Exercise passage >>

▬▬▬▬▬▬

An overview of spark performance optimisations

10 min readApr 7, 2019

If you are new to Spark and suddenly find yourself trying to optimise a fairly complex application then where do you start? Here is a small write up covering the whole landscape offering starting points for a more a more focussed and detailed analysis later on.

Spark is a beast and tuning it is not trivial but one can break down into focus areas — catalyst, spark apis, executers, resource management, partitioning, data formats, transformations, data serialisation, joins and caching. At the very least this should help prevent getting overwhelmed by the vastness of the subject of exploration.

The very first thing that crops up while trying to optimise spark applications is Project Tungsten of which the spark catalyst is a primary component.

Spark catalyst

Spark catalyst optimiser for Spark SQL creates an highly performant execution plan which is far removed from the queries that we write. Understanding the catalyst is helpful because it helps us in tuning of the optimiser as well as appreciate some of the choices that we will make with regards to many of the spark features. It works in following phases

Phase 1

At the outset spark first creates a logical plan which contains unresolved type references. At its core, catalyst contains a general library for representing trees and applying rules to manipulate them. The logical plan is essentially a tree that can be transformed into another tree by application of rules. Except the last phase while the actual code materialisation happens, all others are are rule based.

Phase 2:

This phase involves creation of a logical plan after resolving type references. Spark SQL uses Catalyst rules and a Catalog object that tracks the tables in all data sources to resolve these attributes.

Phase 3.

This phase involves analysis and optimisation of the logical plan by application of standard rule-based optimisations to the logical plan. These include constant folding, predicate pushdown, projection pruning, null propagation, Boolean expression simplification and other rules.

Phase 4.

▬▬▬▬▬▬

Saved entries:
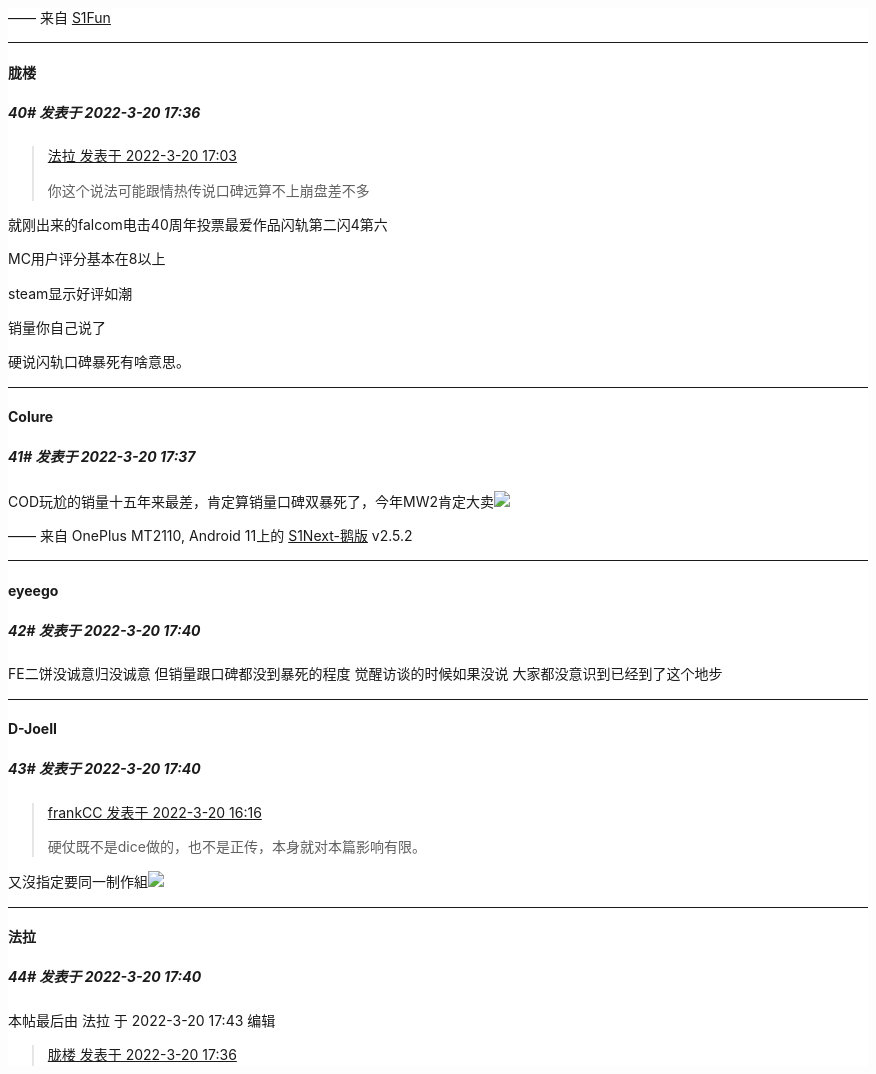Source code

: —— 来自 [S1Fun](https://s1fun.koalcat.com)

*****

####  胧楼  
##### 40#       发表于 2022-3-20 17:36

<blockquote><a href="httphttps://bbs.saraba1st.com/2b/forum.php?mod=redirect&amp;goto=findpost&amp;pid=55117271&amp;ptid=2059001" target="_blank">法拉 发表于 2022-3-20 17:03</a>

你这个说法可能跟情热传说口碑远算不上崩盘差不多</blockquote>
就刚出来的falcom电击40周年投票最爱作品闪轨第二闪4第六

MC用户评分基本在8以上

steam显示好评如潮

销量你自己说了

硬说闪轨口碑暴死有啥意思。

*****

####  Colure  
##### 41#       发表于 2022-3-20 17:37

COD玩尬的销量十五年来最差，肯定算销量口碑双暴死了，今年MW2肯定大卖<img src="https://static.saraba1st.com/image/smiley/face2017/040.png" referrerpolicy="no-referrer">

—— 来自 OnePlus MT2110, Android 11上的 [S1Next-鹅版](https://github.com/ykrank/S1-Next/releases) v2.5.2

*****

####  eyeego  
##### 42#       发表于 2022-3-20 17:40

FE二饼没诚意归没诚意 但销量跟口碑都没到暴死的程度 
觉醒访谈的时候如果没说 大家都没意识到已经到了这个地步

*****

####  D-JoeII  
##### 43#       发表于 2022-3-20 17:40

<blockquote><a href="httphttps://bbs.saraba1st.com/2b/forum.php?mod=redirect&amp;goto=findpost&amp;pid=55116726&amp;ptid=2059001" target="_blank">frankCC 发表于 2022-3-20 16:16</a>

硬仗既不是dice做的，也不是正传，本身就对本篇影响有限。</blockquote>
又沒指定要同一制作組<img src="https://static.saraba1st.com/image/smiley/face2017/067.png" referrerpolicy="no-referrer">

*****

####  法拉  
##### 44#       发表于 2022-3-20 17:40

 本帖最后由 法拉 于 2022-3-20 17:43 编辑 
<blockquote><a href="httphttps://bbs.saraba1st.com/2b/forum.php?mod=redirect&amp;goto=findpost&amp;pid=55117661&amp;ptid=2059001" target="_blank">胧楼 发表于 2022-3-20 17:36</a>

▬▬▬▬▬▬

Brief A >> Extract the passage of the Spark performance overview that runs from "This phase involves creation" up to and including "and other rules.".
Brief B >> Pull out every line in the entries that contains the string "static", treating uppercase and lowercase as different.

Exercise answer A >>
This phase involves creation of a logical plan after resolving type references. Spark SQL uses Catalyst rules and a Catalog object that tracks the tables in all data sources to resolve these attributes.

Phase 3.

This phase involves analysis and optimisation of the logical plan by application of standard rule-based optimisations to the logical plan. These include constant folding, predicate pushdown, projection pruning, null propagation, Boolean expression simplification and other rules.

Exercise answer B >>
COD玩尬的销量十五年来最差，肯定算销量口碑双暴死了，今年MW2肯定大卖<img src="https://static.saraba1st.com/image/smiley/face2017/040.png" referrerpolicy="no-referrer">
又沒指定要同一制作組<img src="https://static.saraba1st.com/image/smiley/face2017/067.png" referrerpolicy="no-referrer">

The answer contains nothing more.